Alaska Digest

Wire reports

Posted: Thursday, February 24, 2005

Lawmaker's ethics amendment fails

JUNEAU - An attempt by a Democratic lawmaker to tack an ethics amendment onto a bill revising the state's criminal sentencing guidelines failed to pass the House on Wednesday.

House Minority Leader Ethan Berkowitz's amendment would have limited a state employee's holdings in any company with which the employee deals in an official capacity to the lesser of $5,000 or 1 percent.

The amendment failed 23-14. The vote was split mainly along party lines, with Republican Reps. Vic Kohring of Wasilla and Jim Elkins of Ketchikan voting yes along with 12 Democrats. All 23 House members voting no were Republicans.

Berkowitz's amendment follows the resignation of Gregg Renkes as state attorney general. Renkes faced conflict of interest allegations over his stock holdings in a company that played a role in an international coal deal Renkes was helping shape.

An outside investigator looking into Renkes' case found that Alaska has no limit written into law for the amount of a company's stock a state employee can hold while dealing with that company.

Renkes stepped down on Feb. 11, blaming continued political attacks for his resignation.

Berkowitz's amendment was being considered for a bill that would establish prison sentence ranges for certain crimes. The bill is being fast-tracked through the Legislature so that Alaska is in compliance with a U.S. Supreme Court decision made last year on sentencing rules.

The bill is up for a final House vote on today. The Senate has already passed it.

House Judiciary Chairwoman Lesil McGuire, R-Anchorage, said in a floor debate that the amendment had merit, but the sentencing bill was critical and not the right place for it.

Berkowitz "made his points today and there will be another time," she said.

Governor takes shot at workers' comp revision

JUNEAU - Gov. Frank Murkowski is taking another shot at workers' compensation revision this year with a proposal he says will make the system less expensive for employers and more efficient for workers.

But his plan could have trouble making it through the Legislature over objections from interest groups and lawmakers.

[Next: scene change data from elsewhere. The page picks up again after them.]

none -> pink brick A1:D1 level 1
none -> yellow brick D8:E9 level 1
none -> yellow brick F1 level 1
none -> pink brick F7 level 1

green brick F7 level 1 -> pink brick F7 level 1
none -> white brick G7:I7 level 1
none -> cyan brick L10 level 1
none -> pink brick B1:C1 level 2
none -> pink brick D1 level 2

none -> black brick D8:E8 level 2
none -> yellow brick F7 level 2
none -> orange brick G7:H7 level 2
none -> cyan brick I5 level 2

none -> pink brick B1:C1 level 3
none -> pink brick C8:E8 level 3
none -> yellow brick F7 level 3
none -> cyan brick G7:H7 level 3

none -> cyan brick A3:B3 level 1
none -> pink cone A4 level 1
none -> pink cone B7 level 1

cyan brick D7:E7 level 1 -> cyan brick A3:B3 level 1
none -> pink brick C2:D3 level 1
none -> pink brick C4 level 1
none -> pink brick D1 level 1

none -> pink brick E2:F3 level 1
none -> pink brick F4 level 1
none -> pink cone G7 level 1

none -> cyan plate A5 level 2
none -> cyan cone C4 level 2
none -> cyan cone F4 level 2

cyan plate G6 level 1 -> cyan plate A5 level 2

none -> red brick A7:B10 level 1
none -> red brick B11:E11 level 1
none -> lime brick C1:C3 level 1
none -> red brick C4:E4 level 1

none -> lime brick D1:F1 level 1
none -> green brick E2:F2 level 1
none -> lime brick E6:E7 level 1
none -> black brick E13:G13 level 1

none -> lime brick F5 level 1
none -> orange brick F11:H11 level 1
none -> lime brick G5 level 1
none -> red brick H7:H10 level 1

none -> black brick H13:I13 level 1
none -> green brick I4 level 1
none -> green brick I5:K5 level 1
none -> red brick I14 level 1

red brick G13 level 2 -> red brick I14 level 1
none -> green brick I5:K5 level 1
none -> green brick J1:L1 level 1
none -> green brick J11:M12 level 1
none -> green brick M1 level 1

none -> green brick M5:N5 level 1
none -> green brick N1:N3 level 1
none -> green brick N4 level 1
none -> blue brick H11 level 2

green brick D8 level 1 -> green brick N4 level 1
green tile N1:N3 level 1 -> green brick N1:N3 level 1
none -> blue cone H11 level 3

A similar proposal died during the regular session last year and another was rejected during the special session last summer.

Labor Commissioner Greg O'Claray said Alaska has the second-highest workers' compensation premiums in the country, next to California. Rates have increased 36 percent on average over the last two years, he said.

Some small businesses have seen their premiums more than double over the last five years, he said. The costs for the Kodiak Island Borough, for example, went from $43,275 in 2001 to $88,573 in 2004, according to the labor department.

O'Claray said Murkowski's bill aims to lower the litigation costs and medical costs associated with the workers' comp system. The proposal caps medical fees paid for injured workers at levels set in 1999 and establishes a review committee to study the system and report to the labor commissioner in March 2007.

The proposal also would bypass the Superior Court and send appeals of claims to a five-member commission appointed by the governor.

Feds drop case against two forest protesters

JUNEAU - Federal prosecutors have decided to drop criminal charges against two protesters who donned U.S. Forest Service uniforms during a demonstration against President Bush's plans to revise the roadless rule in national forests.

Kenyon Fields and Corrie Bosman of the Sitka Conservation Society had faced misdemeanor charges of possession of a federal insignia for their part in last September's protest in front of the Forest Service's Sitka office.

The pair were arraigned last week in U.S. District Court in Juneau and a hearing was scheduled for March 17. It had drawn the interest of the American Civil Liberties Union, with the group's Alaska leader calling it a clear case of freedom of speech.

On Wednesday, First Assistant U.S. Attorney Deborah Smith said prosecutors had filed a motion to dismiss the charges, electing instead to send a letter of warning to Fields and Bosman.

Fields on Wednesday said he had not known the charges were being dropped nor had he received a warning letter.

"It was an unfortunate waste of taxpayer money and agency time," Fields said. "However, we're glad that someone with solid constitutional purview took a look at this and recognized our freedom to engage in this activity."

Smith said it was standard policy to issue a warning to first offenders.

The Sept. 7 demonstration outside the Forest Service office was in protest of the Bush administration's proposed reversal of the roadless rule in the Tongass National Forest and other national forests in the country.